Marathi Sahitya Mahamandal welcomes rollback of GRs making Hindi necessary from class 1

The Akhil Bharatiya Marathi Sahitya Mahamandal has welcomed the Maharashtra authorities’s choice to withdraw two controversial Authorities Resolutions (GRs) that made Hindi or different Indian languages obligatory from Class 1 in colleges throughout the state. The choice was introduced by Deputy Chief Minister Devendra Fadnavis on Sunday, following sustained opposition from political events and language advocacy teams.
Milind Joshi, president of the Mahamandal, stated the rollback was a much-needed correction in favour of Maharashtra’s linguistic and cultural pursuits.
“It is a choice within the curiosity of Maharashtra and its college students. We wholeheartedly congratulate the Chief Minister and the federal government for withdrawing the GRs,” Joshi stated.
The Mahamandal had been protesting towards the 2 GRs issued by the state’s college training division earlier this 12 months. These GRs, issued within the identify of selling multilingualism, made it necessary for colleges to study Hindi or another Indian language from Class 1, sparking issues amongst Marathi language advocates who noticed it as an encroachment on the primacy of Marathi within the state’s curriculum.
He additionally identified that it was Fadnavis himself who had performed a key position in making the educating of Marathi obligatory in all colleges within the state. “We hope he continues to take choices that shield the rights of Marathi-speaking college students and strengthen using Marathi in public life,” he added.

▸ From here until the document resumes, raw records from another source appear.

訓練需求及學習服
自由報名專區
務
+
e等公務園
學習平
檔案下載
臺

The GRs had sparked sharp criticism from writers, educators, and civil society teams, who argued that such a coverage would drawback Marathi college students and medium, and was out of sync with the state’s linguistic identification. In latest months, the Mahamandal had issued public statements, written to training division officers, and took part in consciousness campaigns highlighting the implications of the GRs.
Following the rollback, a number of educationists and father or mother teams have additionally voiced assist for the choice, calling it a welcome step towards preserving the stability within the state’s multilingual training framework.

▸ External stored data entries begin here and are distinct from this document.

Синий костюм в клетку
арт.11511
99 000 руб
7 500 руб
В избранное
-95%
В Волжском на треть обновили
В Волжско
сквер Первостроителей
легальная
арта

“We welcome the federal government’s choice to withdraw each GRs as an alternative of simply amending the clause that made Hindi or any third language obligatory from Lessons 1 to five, as demanded unanimously throughout Maharashtra,” stated Sripad Bhalchandra Joshi, former president of the Akhil Bharatiya Marathi Sahitya Mahamandal and convenor of Marathichya Vyapak Hitasaathi (Motion for the Bigger Pursuits of Marathi).
Nonetheless, Joshi cautioned that there’s a actual hazard the federal government will now try and push the identical concept—of creating a 3rd language obligatory—by means of committees stuffed solely with hand-picked ‘consultants’ from throughout the ruling political fold.